- Activity:
Write out all of the data again, exactly as it reads.
═════ Supplied material
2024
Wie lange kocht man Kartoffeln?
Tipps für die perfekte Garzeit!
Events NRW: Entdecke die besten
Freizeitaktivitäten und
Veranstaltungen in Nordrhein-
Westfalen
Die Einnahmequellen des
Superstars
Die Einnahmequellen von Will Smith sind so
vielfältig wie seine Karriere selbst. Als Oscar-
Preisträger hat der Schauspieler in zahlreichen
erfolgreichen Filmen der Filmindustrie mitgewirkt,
══════════
- Response to this task:
2024
Wie lange kocht man Kartoffeln?
Tipps für die perfekte Garzeit!
Events NRW: Entdecke die besten
Freizeitaktivitäten und
Veranstaltungen in Nordrhein-
Westfalen
Die Einnahmequellen des
Superstars
Die Einnahmequellen von Will Smith sind so
vielfältig wie seine Karriere selbst. Als Oscar-
Preisträger hat der Schauspieler in zahlreichen
erfolgreichen Filmen der Filmindustrie mitgewirkt,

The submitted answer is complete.